Subject Overview

The English Faculty is situated in the main school building in three dedicated English classrooms. Here we employ both traditional and innovative methods to match the needs of all our students.

The National Curriculum identifies the three main areas of language learning as Speaking and Listening, Reading and Writing. Our task as teachers of English is to allow the development of these areas of learning by providing varied, stimulating and demanding situations and experiences for our students so that each individual is encouraged to reach and maintain the highest level of attainment, commensurate with his or her ability.

The study of literature extends our students’ awareness of the world and develops their skills of critical analysis, empathy and discrimination.

It is a genuine love of language and literature that motivates us in our drive for progress. We draw from students’ own interests and experiences to give further support to lesson material in order to develop – and enjoy – English for life.

English Subject Staff

Mr Carroll Head of Faculty and Teacher of English 
Miss Snowden Lead Practitioner for English
Miss Scott Teacher of English and House Progress Leader

Key Stage 3 English

At Key Stage 3, we teach in 8 week schemes that balance a range of reading and writing skills. We assess these particular skills twice each scheme - both formatively and summatively, so that, over the academic year, we ensure a wide range of techniques and approaches have been covered. Typically, a student will have two lessons of writing and one reading lesson a week. Literacy is embedded within all schemes, focusing upon developing communication and the use of standard English.

Key Stage 4 English Language and English Literature

At Key Stage 4 we follow the AQA syllabus for English Language and EDUQAS syllabus for English Literature. The course commences in Year 9 and is carefully structured in order to ensure thorough coverage of the new syllabus (grades 1-9). Each aspect of the course is covered with a formative and summative assessment, alongside full paper assessments in the December and March of Year 11 in the practice examinations.

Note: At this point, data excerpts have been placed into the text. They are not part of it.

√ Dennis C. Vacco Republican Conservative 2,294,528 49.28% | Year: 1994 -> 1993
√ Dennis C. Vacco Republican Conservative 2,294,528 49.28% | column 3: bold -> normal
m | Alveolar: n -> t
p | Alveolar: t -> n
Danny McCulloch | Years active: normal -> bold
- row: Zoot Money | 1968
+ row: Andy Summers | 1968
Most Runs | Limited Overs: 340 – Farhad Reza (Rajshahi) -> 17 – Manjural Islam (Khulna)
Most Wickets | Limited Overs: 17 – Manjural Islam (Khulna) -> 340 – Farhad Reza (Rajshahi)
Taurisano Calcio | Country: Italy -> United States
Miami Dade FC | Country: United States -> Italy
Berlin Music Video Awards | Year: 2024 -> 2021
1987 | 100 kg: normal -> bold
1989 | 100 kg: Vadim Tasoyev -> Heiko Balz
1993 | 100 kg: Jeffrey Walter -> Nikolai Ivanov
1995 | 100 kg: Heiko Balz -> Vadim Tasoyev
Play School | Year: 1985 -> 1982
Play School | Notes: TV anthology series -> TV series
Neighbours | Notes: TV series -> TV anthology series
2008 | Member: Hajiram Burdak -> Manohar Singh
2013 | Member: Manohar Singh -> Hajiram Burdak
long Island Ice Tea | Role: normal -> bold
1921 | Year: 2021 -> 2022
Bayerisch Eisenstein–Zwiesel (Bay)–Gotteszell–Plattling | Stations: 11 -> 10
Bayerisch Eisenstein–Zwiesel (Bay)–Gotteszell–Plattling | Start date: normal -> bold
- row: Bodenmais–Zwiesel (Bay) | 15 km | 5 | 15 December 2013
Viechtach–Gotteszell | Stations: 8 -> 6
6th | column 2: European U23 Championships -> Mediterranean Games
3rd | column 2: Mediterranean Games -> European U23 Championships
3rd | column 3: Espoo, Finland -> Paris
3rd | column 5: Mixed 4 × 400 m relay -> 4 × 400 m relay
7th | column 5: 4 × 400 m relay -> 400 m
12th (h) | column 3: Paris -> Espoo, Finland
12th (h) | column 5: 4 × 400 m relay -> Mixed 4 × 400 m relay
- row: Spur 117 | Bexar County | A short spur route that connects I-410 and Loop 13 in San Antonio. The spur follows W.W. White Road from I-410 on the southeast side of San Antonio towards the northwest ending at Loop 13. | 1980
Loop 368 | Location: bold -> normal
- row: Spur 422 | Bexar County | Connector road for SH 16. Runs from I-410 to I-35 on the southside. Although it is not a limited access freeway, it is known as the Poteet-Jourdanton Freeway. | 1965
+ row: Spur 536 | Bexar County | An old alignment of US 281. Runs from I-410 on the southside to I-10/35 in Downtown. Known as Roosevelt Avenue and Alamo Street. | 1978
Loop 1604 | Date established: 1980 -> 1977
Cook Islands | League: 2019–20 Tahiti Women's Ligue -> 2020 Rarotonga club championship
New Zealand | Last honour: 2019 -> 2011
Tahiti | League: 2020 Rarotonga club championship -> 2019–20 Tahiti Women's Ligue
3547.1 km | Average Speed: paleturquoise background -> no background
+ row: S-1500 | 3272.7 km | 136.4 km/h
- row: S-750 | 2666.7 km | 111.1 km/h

“I know nothing in the world that has as much power as a word. Sometimes I write one, and I look at it until it begins to shine.”

Emily Dickinson (poet)

Teaching and Learning

In line with Endeavour Learning Trust, the faculty has the following aims:

  • To provide outstanding education at the heart of the community
  • To encourage every individual to become the best that they can be 
  • To provide consistently high quality teaching which places the learning of the individual at the heart of school life. 
  • A focus on ‘teaching to the top’, and providing ‘scaffolding’ where appropriate. Teaching should be planned for ‘stretch and challenge’ and delivered with high expectations for excellent ‘behaviour for learning’ and for developing oracy.
  • To have a total commitment to providing a caring environment, where everyone feels safe and valued 

Faculty Marking and Feedback Guidelines

Individual subjects have autonomy in using the style of feedback that is the most appropriate for students within their classes. These should be used in conjunction with the whole school guidelines – to move students on in their learning and to encourage rigour, stretch and challenge. At KS3 students have one exercise book where assessments and other key pieces of work are marked in line with these guidelines. At KS4 students have a book or folder for classwork/notes and one book for assessment/exam style questions. Where possible, students in both KS3 and KS4 will have a mid-unit and end of unit assessment with more detailed marking. A range of marking and feedback styles are used within the faculty including:

  • Verbal Feedback/live marking/differentiated questioning
  • Written Feedback (where necessary and appropriate)
  • Peer and Self-Assessment 
  • Whole Class Feedback in the form of crib sheets, checklists, modelling or coded marking, highlighting good practice and allowing students to redraft, complete another task or apply to future tasks.
  • Individual Feedback in the form of written comments, highlighting work, live marking within the classroom and verbal comments can be done on a 1-2-1 basis during the course of a lesson.
  • Online feedback via Moodle / Showbie / Google classroom (these should adhere to the principles of written feedback as above).
  • Marking for Literacy (SPAG)
  • High expectations for presentation and pride in work is also key within the faculty. It is worth noting, however, that comments about this should not replace feedback about the subject, the work completed and the students’ next steps in learning.